Wednesday, March 26, 2014

Country Music Used To Be Dangerous

Late in The Power of Habit, Charles Duhigg extols Outkast’s “Hey Ya.” Originally on track for abject failure, its lack of commercial success baffled record executives, who’d run it through an analytical program and determined it had the makings of a hit. They could tell, because it so completely resembled prior hits that its success should’ve been assured. So radio programmers manipulated playlists to ease “Hey Ya” to number one.

I read that story and thought: holy shit! Computer programs determine which songs deserve hit status based on their parallels to prior hits? Radio programmers hold doors for sponsored songs? No wonder pop music and commercial radio all sounds identical! “Hey Ya” is a good song, sure, but did it deserve more attention in 2003 than The Mountain Goats, who’d just released their first major-label album? Probably not.

At a restaurant recently, an employee surprised me recently by hijacking the in-store music player and switching to the classic country station. After a brief commercial, the very first song was Loretta Lynn’s “One’s On the Way.” A brief Conway Twitty love song followed, then the Statler Brothers’ classic “Bed Of Rose’s.” Beyond the simple acoustic instrumentation and clear vocals, I felt impressed by these songs’ raw, frankly subversive themes.



My dislike for current hit country music is well documented. But hearing these old songs, some of which I hadn’t heard for years, I realized that the old stuff isn’t just more aesthetically pleasing. This older, less commercial country music has a shockingly countercultural message. Loretta Lynn’s outright rejection of popular culture hype, or the Statler Brothers’ exposure of the weakness in conformist morality, really slap mainstream America’s face. Hard.

This outsider ethos contrasts brutally to the insider cliquishness dominating today’s country radio. Lee Brice’s “Parking Lot Party,” Blake Shelton’s “Boys Round Here,” or Toby Keith’s remorselessly pandering “Red Solo Cup” all desperately want to be liked. Sure, they may twang things up, trying to sound more muscular than the Statlers’ deliberate close harmony. But their motivating force is ultimately urban, flaccid, and aggressively slick.



While songs like Merle Haggard’s “Mama Tried,” Hank Williams’ “My Son Calls Another Man Daddy,” and the Carter Family’s “Can the Circle Be Unbroken” come from very different backgrounds, they all represent outsiders struggling for a fair shake.

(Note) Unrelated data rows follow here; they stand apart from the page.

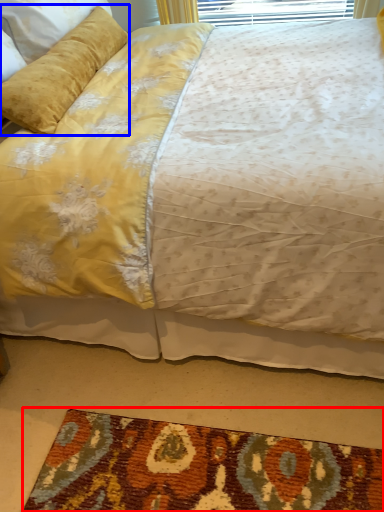
Question: Which object appears farthest to the camera in this image, mat (highlighted by a red box) or pillow (highlighted by a blue box)?

Choices:
 (A) mat
 (B) pillow

Answer: (B)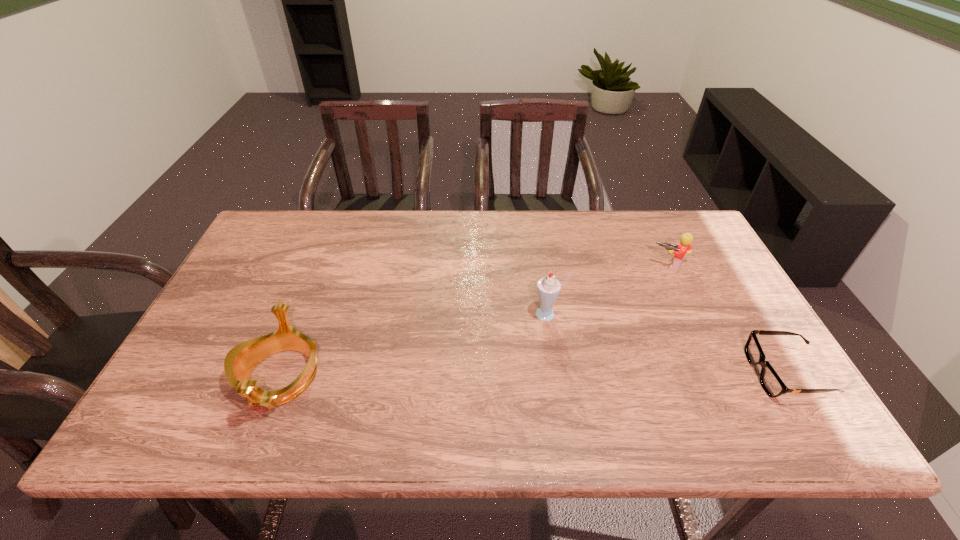
Where is `free space that satisfies the following two spatial constraints: 1. on the back side of the second object from right to left; 2. on the right side of the milkshake`? free space that satisfies the following two spatial constraints: 1. on the back side of the second object from right to left; 2. on the right side of the milkshake is located at coordinates (541, 266).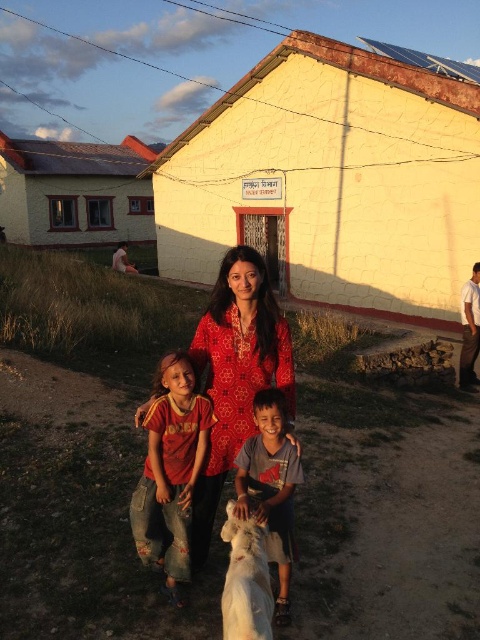
You are a photographer standing 2 meters away from the camera. You want to take a photo of the light blue cotton shirt at center. Can you reach the camera to adjust it without moving from your current position?

The light blue cotton shirt at center and camera are 2.79 meters apart. Since you are 2 meters away from the camera, the total distance between you and the shirt is 4.79 meters. You cannot reach the camera to adjust it without moving closer.

You are a photographer trying to capture a portrait of the woman and the dog. The light blue cotton shirt at center and the white fluffy dog at center are both in the frame. Based on their sizes, which one should you focus on first to ensure proper focus? Please explain your reasoning.

The light blue cotton shirt at center has a larger size compared to the white fluffy dog at center. Therefore, you should focus on the light blue cotton shirt at center first since larger objects require adjusting the focus to a closer range, ensuring both are in sharp focus.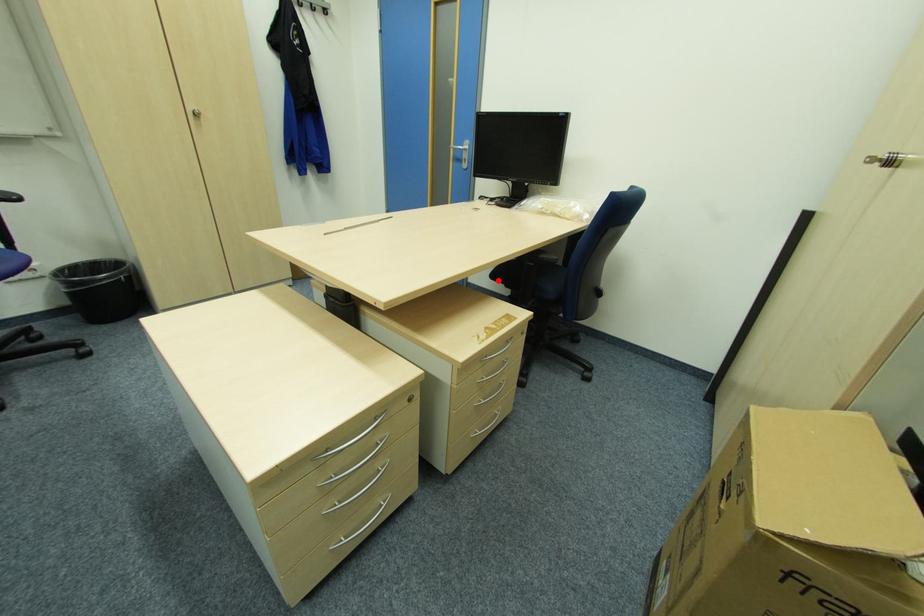
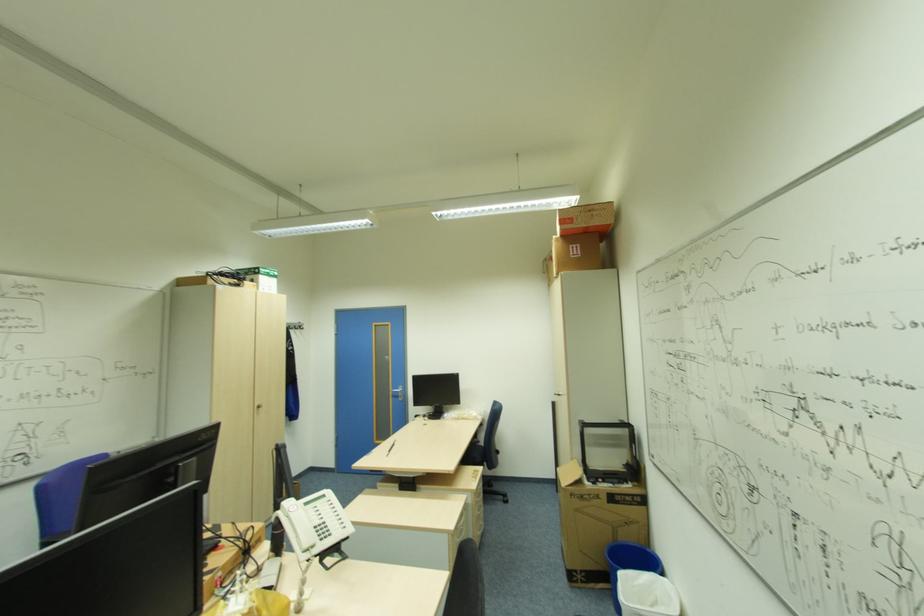
Question: I am providing you with two images of the same scene from different viewpoints. A red point is marked on the first image. Is the red point's position out of view in image 2?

They may lack specific political motivations, like Loretta Lynn’s feminist  “The Pill” or Merle Haggard’s (apparently) satirical “Okie From Muskokgee,” but there’s more to outsider culture than current events.

However, we’ve seen an inverse relationship between country music’s wealth, and its dangerous countercultural thrill. Listening to classic honky-tonk music, the songs of people whom life punched in the heart so often they grew thick scars, it’s tough to miss that they just see life differently than today’s glossy hit-makers. Don Gibson’s “Oh Lonesome Me,” is remarkably frank, not just in his heartbreak, but in his alienation from America’s mainstream.

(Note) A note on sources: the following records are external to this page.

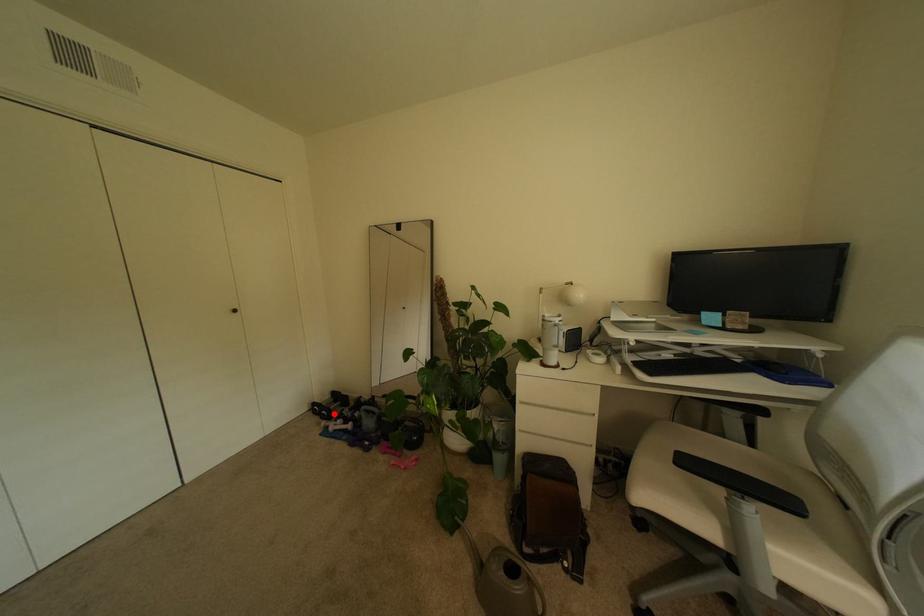
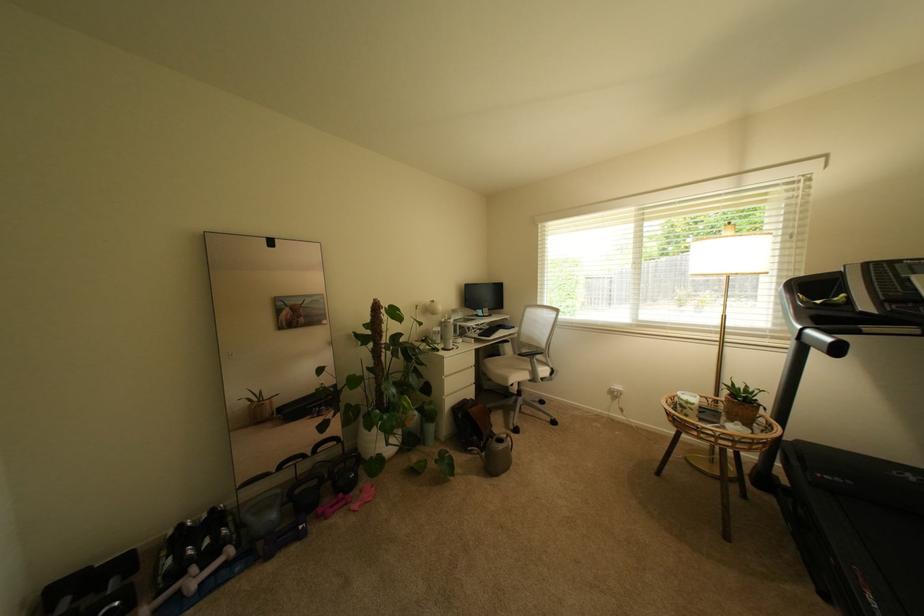
Find the pixel in the second image that matches the highlighted location in the first image.

(126, 604)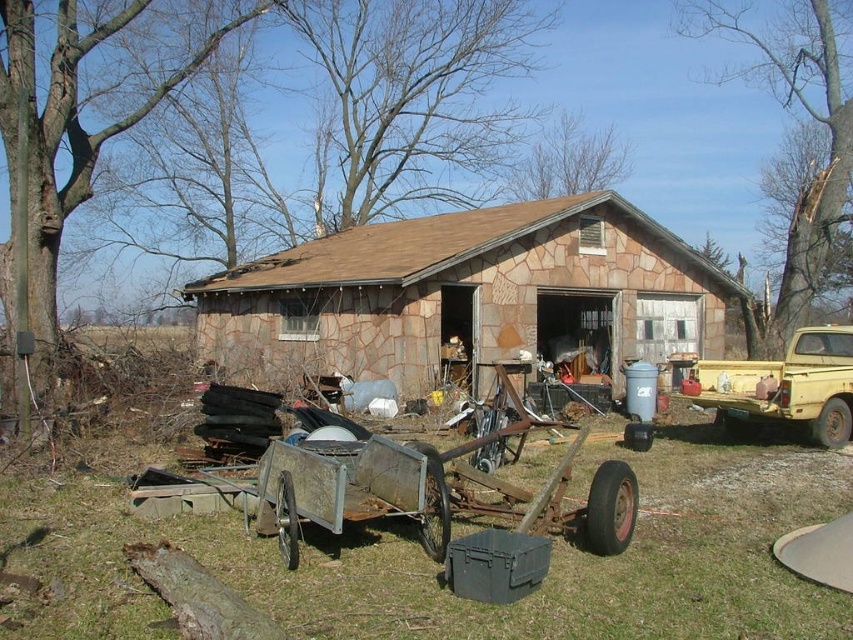
Which is behind, point (759, 554) or point (556, 314)?

Positioned behind is point (556, 314).

Does rusty metal cart at center appear over brown stone hut at center?

Incorrect, rusty metal cart at center is not positioned above brown stone hut at center.

What are the coordinates of `rusty metal cart at center` in the screenshot? It's located at (440, 566).

At what (x,y) coordinates should I click in order to perform the action: click on rusty metal cart at center. Please return your answer as a coordinate pair (x, y). The image size is (853, 640). Looking at the image, I should click on (440, 566).

The image size is (853, 640). What do you see at coordinates (467, 291) in the screenshot?
I see `brown stone hut at center` at bounding box center [467, 291].

Which is above, brown stone hut at center or yellow matte truck at right?

brown stone hut at center is above.

The image size is (853, 640). I want to click on brown stone hut at center, so click(467, 291).

Where is `brown stone hut at center`? Image resolution: width=853 pixels, height=640 pixels. brown stone hut at center is located at coordinates (467, 291).

Is rusty metal cart at center smaller than yellow matte truck at right?

No, rusty metal cart at center is not smaller than yellow matte truck at right.

Where is `rusty metal cart at center`? The width and height of the screenshot is (853, 640). rusty metal cart at center is located at coordinates (440, 566).

Locate an element on the screen. rusty metal cart at center is located at coordinates (440, 566).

Thus we see two conflicting forces: corporate-owned media, including record labels and radio stations, embrace slick party-time music. Just yesterday, while browsing YouTube, a sponsored ad urged me to sample Luke Bryan’s “new spring break anthem,” a sign of his corporate handlers’ desire for insider acceptance. Country music, as an organized force, resembles the fat nerd in high school, just begging for a seat at the lunchroom cool table.

Meanwhile, various artist at various times have resisted the push toward country insidership. In my youth, artists like Steve Earle kicked Nashville’s balls with music that defied white-suit politesse. Besides his Memphis-influenced musical pugnacity, his politics shocked the establishment—in interviews, he recounts his drug history and his close call with Death Row. Earle earned his bullish outsider standing honestly, and at times almost bloodily.

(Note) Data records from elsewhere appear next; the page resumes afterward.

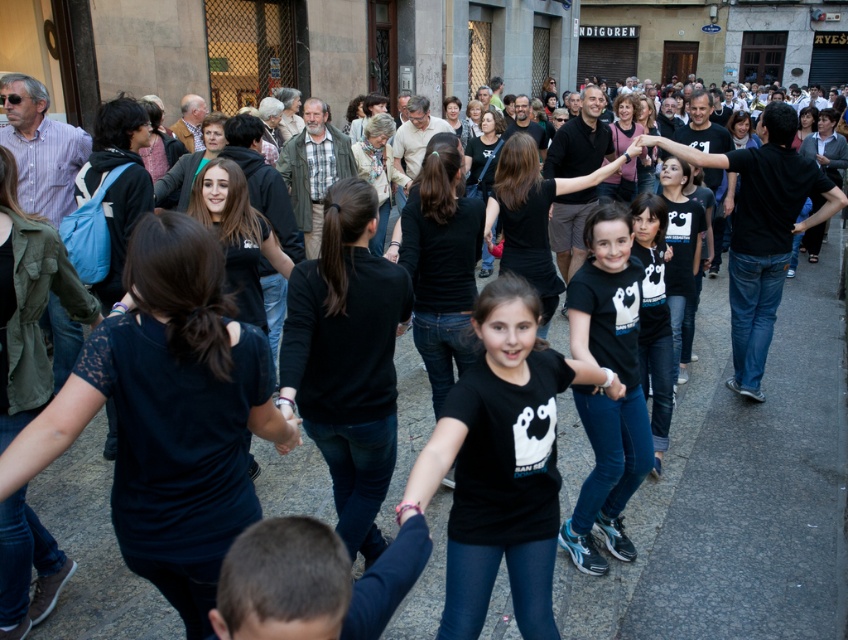
You are a photographer standing on the gray concrete pavement at center. You want to take a photo of the black matte shirt at center. Since you are on the pavement, do you need to look up or down to frame the shirt in your camera?

The gray concrete pavement at center is located below the black matte shirt at center, so you need to look up to frame the shirt in your camera.

You are a photographer trying to capture a photo of the black matte shirt at center and the gray concrete pavement at center. Which object is closer to the camera?

The black matte shirt at center is closer to the camera than the gray concrete pavement at center because the gray concrete pavement at center is shorter than the black matte shirt at center.

You are standing on the gray concrete pavement at center and want to see the black matte shirt at center. Can you see it without moving your head?

The black matte shirt at center is behind the gray concrete pavement at center, so you cannot see it without moving your head.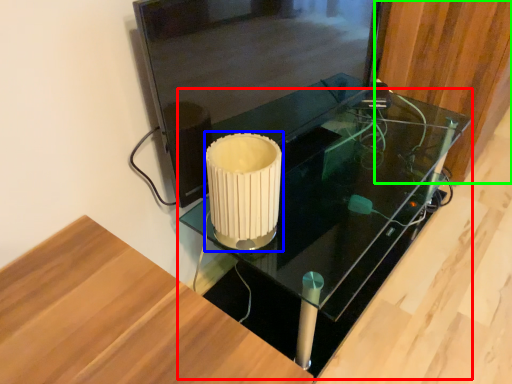
Question: Considering the real-world distances, which object is farthest from table (highlighted by a red box)? candle holder (highlighted by a blue box) or wood (highlighted by a green box)?

Choices:
 (A) candle holder
 (B) wood

Answer: (A)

But less obviously, Dwight Yoakam threatened country insiders in ways Earle never could. Lacking Earle’s post-Vietnam swagger, Yoakam actually embraced something far older. He willfully channeled Merle Haggard, Buck Owens, and other Bakersfield icons at a time when “Urban Cowboy” porridge dominated Nashville. Sure, his singles were often straightforward love songs. But we’d grown unaccustomed to straightforward.

Growing up, I didn’t realize how subversive Dwight really was. But by the early 1990s, his music had become so muscular and dark, while rejecting corporate cowardice, that any radio programmer playing his songs was almost performing civil disobedience. Dwight’s bleak, downbeat songs poked Nashville’s enforced happiness in the eye. It’s surprising how often he hit the Top Ten, considering how completely he rejected trendy optimism.



This Spartan outsidership survives, though undoubtedly, you have to seek it out. Artists like Robbie Fulks, Neko Case, and the Drive-By Truckers don't generate chart hits. But they exist, and they continue to speak for the audience that made stars of Hank, Johnny, and Lefty Frizzell. For audiences alienated by corporations that pick our hits for us, “Hey Ya” style, seeking these bold outsiders returns real power to real listeners.